Nigeria’s fintech sector may be headed for its most significant regulatory shake-up in years. Yet as lawmakers push forward a bill to establish a standalone Fintech Regulatory Commission, the country’s apex financial regulator, the Central Bank of Nigeria, has remained conspicuously silent.
On March 2, the House of Representatives’ joint committees on digital and electronic banking, banking regulations, science and technology, communications, and capital markets convened a public hearing to consider legislation that would create a new statutory authority dedicated solely to fintech oversight. The bill is sponsored by Fuad Laguda, who argues that Nigeria’s rapidly expanding digital finance ecosystem lacks a single, unified regulator.
According to Laguda, the proposed commission would enhance profitability for fintech operators while strengthening consumer protection and data security. The premise is straightforward: Nigeria’s nearly 400 fintech firms operate across payments, lending, savings, and digital banking, yet regulatory oversight remains fragmented among existing agencies.That argument, however, has sharply divided the industry.
Major operators warn that the new body risks duplicating functions already performed by the Central Bank. Maxwell Loko, Vice President of Public and Government Affairs at OPay Digital Services, cautioned that without precise delineation of roles, a parallel regulator could create overlapping licensing regimes, repeated supervisory examinations, higher compliance costs, and regulatory uncertainty factors that may ultimately deter investment.
Loko advocated instead for a single-lead regulator model anchored by the Central Bank, aligning Nigeria with global best practice, where central banks typically supervise payments systems and digital banking frameworks.
Henry Obiekea, Managing Director of FairMoney Microfinance Bank, illustrated the operational friction the proposal could introduce. Under the bill’s framework, the Central Bank would continue determining permissible charges for microfinance banks, while the new commission might oversee how those charges are disclosed and justified. For tech-enabled services ranging from digital KYC to mobile lending platforms additional licensing could become mandatory.

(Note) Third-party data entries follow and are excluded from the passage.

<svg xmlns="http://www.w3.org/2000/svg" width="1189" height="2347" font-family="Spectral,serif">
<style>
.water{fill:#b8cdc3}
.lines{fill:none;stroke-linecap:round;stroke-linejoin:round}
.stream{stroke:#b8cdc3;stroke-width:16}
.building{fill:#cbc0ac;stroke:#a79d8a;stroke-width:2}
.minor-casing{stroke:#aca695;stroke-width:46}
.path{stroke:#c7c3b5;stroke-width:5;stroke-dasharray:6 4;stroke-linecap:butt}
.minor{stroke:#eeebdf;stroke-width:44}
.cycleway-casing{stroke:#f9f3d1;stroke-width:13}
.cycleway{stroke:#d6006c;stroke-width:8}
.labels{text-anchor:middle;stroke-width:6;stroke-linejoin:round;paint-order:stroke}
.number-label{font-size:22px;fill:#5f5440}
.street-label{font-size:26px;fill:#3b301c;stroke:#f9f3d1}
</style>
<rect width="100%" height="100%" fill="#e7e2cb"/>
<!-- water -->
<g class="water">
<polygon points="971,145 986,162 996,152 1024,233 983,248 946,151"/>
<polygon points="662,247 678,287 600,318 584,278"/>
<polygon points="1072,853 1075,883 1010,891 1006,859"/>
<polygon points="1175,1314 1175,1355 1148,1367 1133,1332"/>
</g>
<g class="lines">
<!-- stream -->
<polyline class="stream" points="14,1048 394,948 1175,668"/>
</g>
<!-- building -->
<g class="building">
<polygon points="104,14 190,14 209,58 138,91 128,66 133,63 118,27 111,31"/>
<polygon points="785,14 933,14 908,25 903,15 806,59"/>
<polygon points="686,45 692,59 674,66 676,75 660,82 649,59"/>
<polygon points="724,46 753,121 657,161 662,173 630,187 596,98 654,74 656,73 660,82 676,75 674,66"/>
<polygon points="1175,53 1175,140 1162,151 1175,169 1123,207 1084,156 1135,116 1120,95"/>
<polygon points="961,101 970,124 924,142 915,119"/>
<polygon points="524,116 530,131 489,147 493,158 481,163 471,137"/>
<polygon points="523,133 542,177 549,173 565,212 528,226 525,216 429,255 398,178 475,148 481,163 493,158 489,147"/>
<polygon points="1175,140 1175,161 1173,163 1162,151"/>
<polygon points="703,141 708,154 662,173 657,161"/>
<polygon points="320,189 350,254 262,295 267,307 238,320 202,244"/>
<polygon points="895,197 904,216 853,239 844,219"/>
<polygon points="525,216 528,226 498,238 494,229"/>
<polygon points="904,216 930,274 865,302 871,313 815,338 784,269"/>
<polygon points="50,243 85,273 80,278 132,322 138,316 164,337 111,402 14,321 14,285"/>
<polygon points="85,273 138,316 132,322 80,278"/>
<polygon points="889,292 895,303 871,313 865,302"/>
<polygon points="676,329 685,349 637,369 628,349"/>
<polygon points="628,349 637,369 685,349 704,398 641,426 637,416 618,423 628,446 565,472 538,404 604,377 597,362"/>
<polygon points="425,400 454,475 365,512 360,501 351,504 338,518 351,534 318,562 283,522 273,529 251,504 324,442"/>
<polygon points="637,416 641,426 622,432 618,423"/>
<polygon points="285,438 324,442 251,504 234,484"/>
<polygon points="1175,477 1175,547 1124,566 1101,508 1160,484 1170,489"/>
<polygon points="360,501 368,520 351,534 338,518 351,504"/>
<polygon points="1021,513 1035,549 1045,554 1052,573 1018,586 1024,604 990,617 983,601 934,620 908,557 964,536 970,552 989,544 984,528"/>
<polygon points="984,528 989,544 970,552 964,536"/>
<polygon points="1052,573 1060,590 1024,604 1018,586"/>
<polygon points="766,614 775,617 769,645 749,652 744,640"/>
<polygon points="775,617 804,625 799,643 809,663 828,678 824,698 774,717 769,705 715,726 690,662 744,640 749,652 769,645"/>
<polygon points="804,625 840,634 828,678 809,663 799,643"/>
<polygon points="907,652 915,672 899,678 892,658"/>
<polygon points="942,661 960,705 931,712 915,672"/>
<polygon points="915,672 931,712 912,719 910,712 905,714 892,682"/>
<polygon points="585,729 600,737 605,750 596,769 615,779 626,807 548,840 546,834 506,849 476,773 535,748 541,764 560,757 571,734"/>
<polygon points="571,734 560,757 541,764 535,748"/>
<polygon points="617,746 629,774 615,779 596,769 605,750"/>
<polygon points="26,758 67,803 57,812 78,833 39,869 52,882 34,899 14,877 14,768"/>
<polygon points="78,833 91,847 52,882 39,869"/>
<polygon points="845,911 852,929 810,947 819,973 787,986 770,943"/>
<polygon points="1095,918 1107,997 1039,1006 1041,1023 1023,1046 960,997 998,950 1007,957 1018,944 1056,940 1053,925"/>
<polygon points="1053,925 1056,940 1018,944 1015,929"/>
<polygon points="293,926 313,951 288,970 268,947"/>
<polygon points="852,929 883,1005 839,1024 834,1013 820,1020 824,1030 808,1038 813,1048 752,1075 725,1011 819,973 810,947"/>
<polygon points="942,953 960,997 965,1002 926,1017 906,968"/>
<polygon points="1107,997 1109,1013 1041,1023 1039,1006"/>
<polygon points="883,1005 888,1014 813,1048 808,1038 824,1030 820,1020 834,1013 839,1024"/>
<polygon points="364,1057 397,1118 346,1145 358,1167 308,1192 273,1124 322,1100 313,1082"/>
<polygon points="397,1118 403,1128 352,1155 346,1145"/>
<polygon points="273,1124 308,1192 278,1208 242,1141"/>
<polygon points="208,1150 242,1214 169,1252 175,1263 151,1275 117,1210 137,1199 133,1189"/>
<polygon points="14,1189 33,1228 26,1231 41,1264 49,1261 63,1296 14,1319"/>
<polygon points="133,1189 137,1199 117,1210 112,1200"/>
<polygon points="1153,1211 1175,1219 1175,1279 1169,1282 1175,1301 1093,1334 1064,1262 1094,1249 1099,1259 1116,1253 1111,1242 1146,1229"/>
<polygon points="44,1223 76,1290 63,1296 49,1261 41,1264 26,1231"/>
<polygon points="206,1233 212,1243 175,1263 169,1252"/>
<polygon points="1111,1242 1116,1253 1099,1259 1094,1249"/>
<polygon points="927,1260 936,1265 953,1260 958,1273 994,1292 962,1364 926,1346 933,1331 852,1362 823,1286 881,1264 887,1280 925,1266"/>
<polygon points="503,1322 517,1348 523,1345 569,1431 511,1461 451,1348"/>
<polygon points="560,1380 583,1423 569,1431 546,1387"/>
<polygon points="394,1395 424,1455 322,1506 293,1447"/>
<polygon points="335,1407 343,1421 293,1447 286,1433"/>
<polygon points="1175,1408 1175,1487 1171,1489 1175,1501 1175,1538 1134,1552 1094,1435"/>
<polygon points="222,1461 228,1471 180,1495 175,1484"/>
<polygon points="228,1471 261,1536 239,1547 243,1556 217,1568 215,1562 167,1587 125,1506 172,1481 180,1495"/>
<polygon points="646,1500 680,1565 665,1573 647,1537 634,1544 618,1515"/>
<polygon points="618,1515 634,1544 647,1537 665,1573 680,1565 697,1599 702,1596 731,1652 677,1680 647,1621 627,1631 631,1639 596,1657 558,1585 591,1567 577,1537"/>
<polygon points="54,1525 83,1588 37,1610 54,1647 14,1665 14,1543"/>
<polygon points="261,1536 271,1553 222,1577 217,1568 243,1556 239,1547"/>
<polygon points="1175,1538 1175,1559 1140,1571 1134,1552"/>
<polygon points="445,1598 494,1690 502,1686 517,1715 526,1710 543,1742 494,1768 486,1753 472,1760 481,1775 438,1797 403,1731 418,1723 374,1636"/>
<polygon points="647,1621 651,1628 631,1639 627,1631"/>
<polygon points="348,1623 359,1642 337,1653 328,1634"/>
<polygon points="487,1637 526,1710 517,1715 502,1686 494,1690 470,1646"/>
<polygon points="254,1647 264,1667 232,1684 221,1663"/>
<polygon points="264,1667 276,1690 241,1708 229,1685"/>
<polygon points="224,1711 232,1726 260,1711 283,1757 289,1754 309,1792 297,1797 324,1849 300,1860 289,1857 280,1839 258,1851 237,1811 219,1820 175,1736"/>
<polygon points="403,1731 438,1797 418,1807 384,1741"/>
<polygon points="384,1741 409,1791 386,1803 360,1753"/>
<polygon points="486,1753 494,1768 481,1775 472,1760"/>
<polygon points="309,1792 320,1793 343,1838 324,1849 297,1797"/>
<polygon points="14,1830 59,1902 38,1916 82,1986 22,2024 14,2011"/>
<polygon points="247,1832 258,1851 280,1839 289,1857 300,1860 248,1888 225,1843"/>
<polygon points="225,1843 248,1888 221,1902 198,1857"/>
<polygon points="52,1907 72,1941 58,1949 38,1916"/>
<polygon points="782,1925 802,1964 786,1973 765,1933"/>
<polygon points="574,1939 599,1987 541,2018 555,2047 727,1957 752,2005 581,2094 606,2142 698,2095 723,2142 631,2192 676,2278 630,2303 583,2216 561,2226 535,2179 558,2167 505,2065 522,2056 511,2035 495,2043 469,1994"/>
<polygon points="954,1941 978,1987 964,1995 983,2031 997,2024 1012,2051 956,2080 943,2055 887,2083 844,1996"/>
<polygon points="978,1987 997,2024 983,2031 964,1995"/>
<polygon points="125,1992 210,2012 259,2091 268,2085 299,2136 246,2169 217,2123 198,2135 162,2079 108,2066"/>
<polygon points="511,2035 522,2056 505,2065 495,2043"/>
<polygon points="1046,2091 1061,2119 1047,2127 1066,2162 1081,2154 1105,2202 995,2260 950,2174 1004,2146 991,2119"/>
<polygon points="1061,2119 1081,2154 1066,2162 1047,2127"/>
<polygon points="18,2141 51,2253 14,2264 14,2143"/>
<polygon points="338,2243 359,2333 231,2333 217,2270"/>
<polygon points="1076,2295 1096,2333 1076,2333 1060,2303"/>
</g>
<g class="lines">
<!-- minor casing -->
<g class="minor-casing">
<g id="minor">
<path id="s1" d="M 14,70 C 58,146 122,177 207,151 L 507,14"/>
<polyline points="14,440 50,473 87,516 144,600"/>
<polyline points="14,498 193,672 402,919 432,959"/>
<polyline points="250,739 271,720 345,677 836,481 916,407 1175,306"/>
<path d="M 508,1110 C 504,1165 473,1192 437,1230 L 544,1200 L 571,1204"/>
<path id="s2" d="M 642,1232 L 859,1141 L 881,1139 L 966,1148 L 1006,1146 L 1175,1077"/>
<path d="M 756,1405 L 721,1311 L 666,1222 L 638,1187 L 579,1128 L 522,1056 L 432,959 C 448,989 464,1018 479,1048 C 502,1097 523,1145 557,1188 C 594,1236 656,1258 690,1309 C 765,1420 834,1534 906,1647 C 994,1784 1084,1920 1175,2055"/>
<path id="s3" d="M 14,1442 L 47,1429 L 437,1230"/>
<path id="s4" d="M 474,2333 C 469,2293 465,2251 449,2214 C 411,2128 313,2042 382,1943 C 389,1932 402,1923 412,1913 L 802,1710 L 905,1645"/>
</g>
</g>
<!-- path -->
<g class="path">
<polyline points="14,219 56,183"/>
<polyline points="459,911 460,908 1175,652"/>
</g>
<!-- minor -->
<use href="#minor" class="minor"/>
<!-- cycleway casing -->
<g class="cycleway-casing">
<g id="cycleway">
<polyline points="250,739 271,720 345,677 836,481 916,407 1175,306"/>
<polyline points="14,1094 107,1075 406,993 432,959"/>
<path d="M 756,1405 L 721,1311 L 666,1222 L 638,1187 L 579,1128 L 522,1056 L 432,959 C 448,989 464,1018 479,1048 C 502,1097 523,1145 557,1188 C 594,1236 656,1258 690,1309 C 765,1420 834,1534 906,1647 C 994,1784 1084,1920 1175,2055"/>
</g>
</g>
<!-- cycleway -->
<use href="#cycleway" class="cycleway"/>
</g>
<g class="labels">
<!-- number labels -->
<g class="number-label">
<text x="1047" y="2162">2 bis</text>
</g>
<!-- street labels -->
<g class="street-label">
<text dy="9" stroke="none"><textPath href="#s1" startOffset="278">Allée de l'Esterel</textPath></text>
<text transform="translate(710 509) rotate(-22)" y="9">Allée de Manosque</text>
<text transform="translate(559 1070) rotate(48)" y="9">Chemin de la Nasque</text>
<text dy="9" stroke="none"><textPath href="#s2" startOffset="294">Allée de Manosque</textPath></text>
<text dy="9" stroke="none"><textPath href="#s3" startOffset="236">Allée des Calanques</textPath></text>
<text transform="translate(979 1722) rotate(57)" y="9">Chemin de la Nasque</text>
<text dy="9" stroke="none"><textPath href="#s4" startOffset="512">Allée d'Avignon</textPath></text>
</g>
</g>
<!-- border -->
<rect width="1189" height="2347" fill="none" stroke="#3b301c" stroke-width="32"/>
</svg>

Yet Obiekea stopped short of outright opposition. Formal recognition of digital finance as a distinct sector, he noted, could strengthen investor confidence and enhance consumer trust, particularly as global capital continues to assess Nigeria’s regulatory clarity.
Supporters of the bill argue that such clarity is precisely what is missing. Adede Williams, President of the Association of Telecommunications, Information, Technology, Cable Satellite Network Operators and Allied Services Employers of Nigeria (ATICEN), contends that the absence of an independent fintech regulator has produced inconsistent oversight across the ecosystem. In his view, fragmented supervision poses risks not only to consumers and investors but to broader digital economic stability.
Obioha Otti, Acting President of the Association of Mobile Money and Bank Agents in Nigeria (AMBAN), echoed that sentiment, emphasizing that regulation must evolve alongside the sector’s growth. Representing more than two million point-of-sale and mobile money agents nationwide, Otti called for formal integration of registered agents into any new regulatory framework.
The silence from Olayemi Cardoso, Governor of the Central Bank, is particularly striking. If enacted, the bill would effectively establish a parallel statutory authority alongside an institution that currently exercises primary control over mobile money operators, payment service providers, and digital banks.
Whether the Central Bank ultimately supports, resists, or seeks to reshape the proposal remains unclear. What is evident is that the legislative process is advancing, and Nigeria’s fintech ecosystem, one of Africa’s most vibrant, may soon face a fundamental restructuring of how it is governed.
For investors, operators, and millions of digital finance users, the debate is no longer theoretical. It is about regulatory certainty, cost efficiency, and the balance of power in Africa’s largest economy.